[Records from a data source]
▬▬▬▬▬▬▬▬▬▬
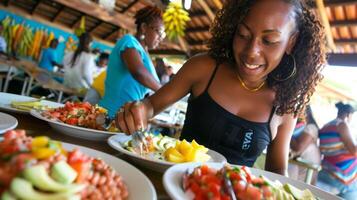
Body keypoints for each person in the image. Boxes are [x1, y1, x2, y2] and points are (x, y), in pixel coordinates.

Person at [116, 0, 326, 175]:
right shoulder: (204, 68)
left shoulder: (284, 106)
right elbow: (151, 106)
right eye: (243, 35)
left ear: (291, 42)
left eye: (269, 40)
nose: (251, 51)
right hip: (171, 185)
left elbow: (277, 172)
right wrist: (139, 110)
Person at [99, 5, 164, 117]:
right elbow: (138, 72)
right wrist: (164, 91)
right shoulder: (129, 41)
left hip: (127, 117)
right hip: (111, 114)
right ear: (144, 27)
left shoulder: (145, 55)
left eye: (163, 34)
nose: (161, 38)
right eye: (159, 32)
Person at [317, 102, 356, 199]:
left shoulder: (326, 126)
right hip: (341, 177)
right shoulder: (342, 125)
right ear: (348, 115)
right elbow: (354, 151)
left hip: (326, 171)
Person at [288, 105, 321, 184]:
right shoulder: (300, 127)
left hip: (307, 167)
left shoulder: (311, 127)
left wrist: (286, 133)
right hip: (301, 164)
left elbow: (298, 148)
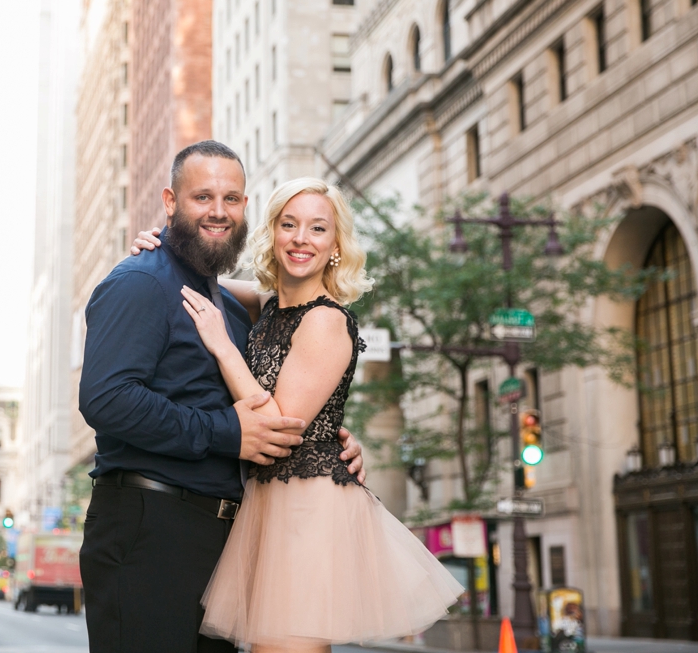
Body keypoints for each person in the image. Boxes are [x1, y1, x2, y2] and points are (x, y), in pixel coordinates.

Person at [137, 177, 463, 652]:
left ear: (335, 244)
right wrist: (156, 247)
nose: (301, 239)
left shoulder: (328, 320)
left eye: (317, 228)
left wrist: (223, 347)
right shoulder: (270, 305)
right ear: (273, 232)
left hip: (309, 508)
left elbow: (279, 426)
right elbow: (198, 281)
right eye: (289, 224)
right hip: (270, 501)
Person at [78, 141, 365, 653]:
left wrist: (329, 436)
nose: (217, 211)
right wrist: (230, 433)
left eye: (231, 199)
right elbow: (107, 399)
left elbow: (293, 385)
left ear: (245, 209)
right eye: (202, 197)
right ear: (170, 202)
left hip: (228, 537)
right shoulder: (143, 282)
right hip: (151, 529)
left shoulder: (226, 304)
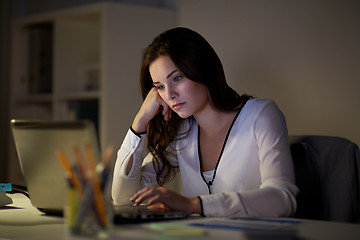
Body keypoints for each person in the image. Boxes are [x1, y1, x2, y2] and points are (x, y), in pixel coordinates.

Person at [111, 27, 299, 218]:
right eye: (160, 87)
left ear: (202, 69)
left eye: (177, 78)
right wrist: (140, 121)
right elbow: (124, 199)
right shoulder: (181, 133)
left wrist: (194, 205)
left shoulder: (261, 114)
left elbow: (283, 199)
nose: (169, 95)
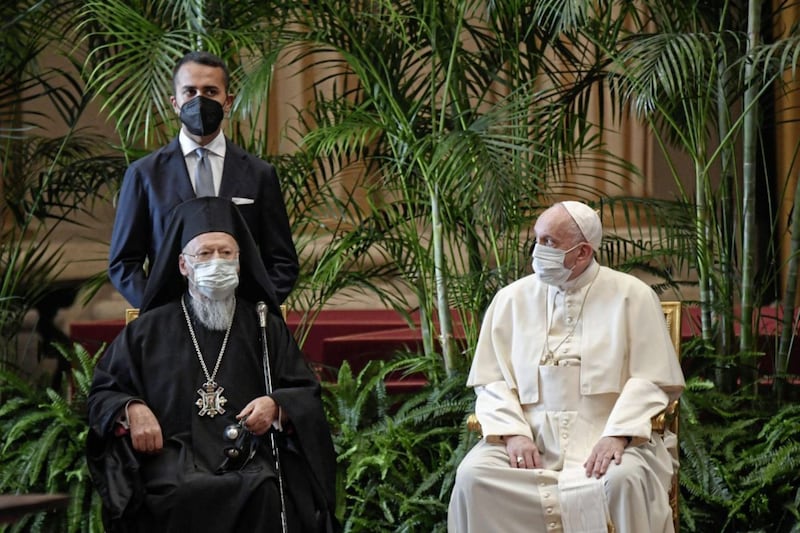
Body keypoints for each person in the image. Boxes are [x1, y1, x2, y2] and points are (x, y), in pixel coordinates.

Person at [88, 197, 337, 532]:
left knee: (265, 491)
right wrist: (130, 408)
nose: (216, 262)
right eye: (204, 254)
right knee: (179, 493)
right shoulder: (148, 330)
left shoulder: (263, 324)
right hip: (173, 458)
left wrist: (277, 405)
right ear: (182, 265)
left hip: (249, 456)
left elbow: (305, 392)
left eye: (226, 253)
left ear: (239, 261)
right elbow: (104, 392)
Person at [448, 201, 685, 533]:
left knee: (623, 481)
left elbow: (652, 379)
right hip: (530, 439)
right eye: (537, 239)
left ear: (583, 252)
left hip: (608, 437)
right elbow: (492, 380)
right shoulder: (511, 299)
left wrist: (617, 436)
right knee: (474, 477)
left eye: (548, 242)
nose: (536, 250)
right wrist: (514, 434)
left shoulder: (633, 297)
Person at [108, 50, 298, 309]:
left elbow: (282, 260)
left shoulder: (259, 174)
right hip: (169, 322)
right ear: (175, 103)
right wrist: (156, 311)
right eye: (190, 92)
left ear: (227, 101)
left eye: (210, 92)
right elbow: (123, 263)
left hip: (242, 322)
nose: (199, 101)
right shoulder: (144, 175)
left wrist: (256, 310)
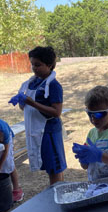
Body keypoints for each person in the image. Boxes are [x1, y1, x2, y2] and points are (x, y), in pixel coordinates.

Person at [8, 46, 67, 185]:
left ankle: (56, 193)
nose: (34, 68)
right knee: (47, 165)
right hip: (35, 130)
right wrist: (22, 102)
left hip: (48, 131)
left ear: (50, 65)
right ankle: (57, 192)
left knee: (54, 168)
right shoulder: (32, 82)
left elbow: (56, 112)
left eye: (38, 65)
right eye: (32, 64)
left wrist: (32, 103)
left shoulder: (53, 85)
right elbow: (25, 108)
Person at [0, 119, 24, 202]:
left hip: (6, 140)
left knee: (8, 164)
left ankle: (17, 190)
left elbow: (5, 151)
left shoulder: (3, 130)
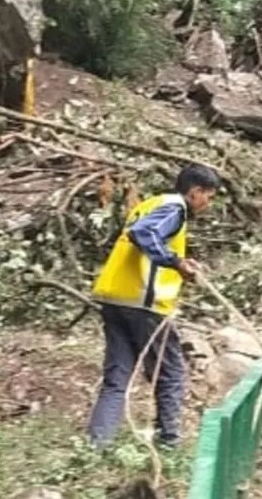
▬▬▬▬▬▬▬▬▬▬
Leave out the pictures and return every record word for word.

- [Output for this task]
Body keypoints for each person in the image. Boxes are [x1, y1, x2, y2] and points are (x, y), in pixel coordinates.

Person at [116, 0, 326, 175]:
right shoulder: (204, 68)
left shoulder: (284, 106)
right elbow: (151, 106)
right eye: (243, 35)
left ear: (291, 42)
left eye: (269, 40)
nose: (251, 51)
right hip: (171, 185)
left elbow: (277, 172)
right wrist: (139, 110)
Person at [99, 5, 164, 117]:
right elbow: (138, 72)
right wrist: (164, 91)
right shoulder: (129, 41)
left hip: (127, 117)
right hip: (111, 114)
right ear: (144, 27)
left shoulder: (145, 55)
left eye: (163, 34)
nose: (161, 38)
right eye: (159, 32)
Person at [317, 102, 356, 199]:
left shoulder: (326, 126)
right hip: (341, 177)
right shoulder: (342, 125)
right ear: (348, 115)
right elbow: (354, 151)
left hip: (326, 171)
Person at [288, 105, 321, 184]:
right shoulder: (300, 127)
left hip: (307, 167)
left shoulder: (311, 127)
left wrist: (286, 133)
right hip: (301, 164)
left elbow: (298, 148)
Body keypoints for each person in the image. Boxes are [x1, y1, x2, y2] and points are (x, y), in pixel coordinates.

Person at [137, 177, 463, 652]:
left ear: (335, 244)
right wrist: (156, 247)
nose: (301, 239)
left shoulder: (328, 320)
left eye: (317, 228)
left wrist: (223, 347)
right shoulder: (270, 305)
right ear: (273, 232)
left hip: (309, 508)
left elbow: (279, 426)
right elbow: (198, 281)
right eye: (289, 224)
right hip: (270, 501)
Person at [78, 141, 365, 653]:
left wrist: (329, 436)
nose: (217, 211)
right wrist: (230, 433)
left eye: (231, 199)
right elbow: (107, 399)
left elbow: (293, 385)
left ear: (245, 209)
right eye: (202, 197)
right ear: (170, 202)
left hip: (228, 537)
right shoulder: (143, 282)
right hip: (151, 529)
left shoulder: (226, 304)
Body keypoints for each person in the image. Boxes are [x1, y1, x2, y2] and points are (x, y), in pixel coordinates.

Person at [111, 27, 299, 218]:
right eye: (160, 87)
left ear: (202, 69)
left eye: (177, 78)
right wrist: (140, 121)
right elbow: (124, 199)
right shoulder: (181, 133)
left wrist: (194, 205)
left shoulder: (261, 114)
left elbow: (283, 199)
nose: (169, 95)
Body keypoints for each person in the image. Boxes are [x1, y1, x2, y2] and points are (x, y), in pixel coordinates.

Person at [88, 197, 337, 532]:
left knee: (265, 491)
right wrist: (130, 408)
nose: (216, 262)
right eye: (204, 254)
right knee: (179, 493)
right shoulder: (148, 330)
left shoulder: (263, 324)
right hip: (173, 458)
left wrist: (277, 405)
right ear: (182, 265)
left hip: (249, 456)
left elbow: (305, 392)
left eye: (226, 253)
left ear: (239, 261)
right elbow: (104, 392)
Person at [448, 201, 685, 533]:
left knee: (623, 481)
left elbow: (652, 379)
right hip: (530, 439)
right eye: (537, 239)
left ear: (583, 252)
left hip: (608, 437)
right elbow: (492, 380)
right shoulder: (511, 299)
left wrist: (617, 436)
right knee: (474, 477)
left eye: (548, 242)
nose: (536, 250)
right wrist: (514, 434)
left shoulder: (633, 297)
Person at [108, 50, 298, 309]:
left elbow: (282, 260)
left shoulder: (259, 174)
right hip: (169, 322)
right ear: (175, 103)
right wrist: (156, 311)
right eye: (190, 92)
left ear: (227, 101)
left eye: (210, 92)
right elbow: (123, 263)
left hip: (242, 322)
nose: (199, 101)
right shoulder: (144, 175)
left wrist: (256, 310)
Body keypoints for each person in the image. Boxes are [x1, y1, x2, y2] and points are (x, y), in pixel coordinates.

Person at [8, 46, 67, 185]:
left ankle: (56, 193)
nose: (34, 68)
right knee: (47, 165)
right hip: (35, 130)
right wrist: (22, 102)
left hip: (48, 131)
left ear: (50, 65)
right ankle: (57, 192)
left knee: (54, 168)
right shoulder: (32, 82)
left elbow: (56, 112)
left eye: (38, 65)
right eye: (32, 64)
left wrist: (32, 103)
left shoulder: (53, 85)
right elbow: (25, 108)
Person at [0, 119, 24, 202]:
left hip: (6, 140)
left knee: (8, 164)
left ankle: (17, 190)
left elbow: (5, 151)
left shoulder: (3, 130)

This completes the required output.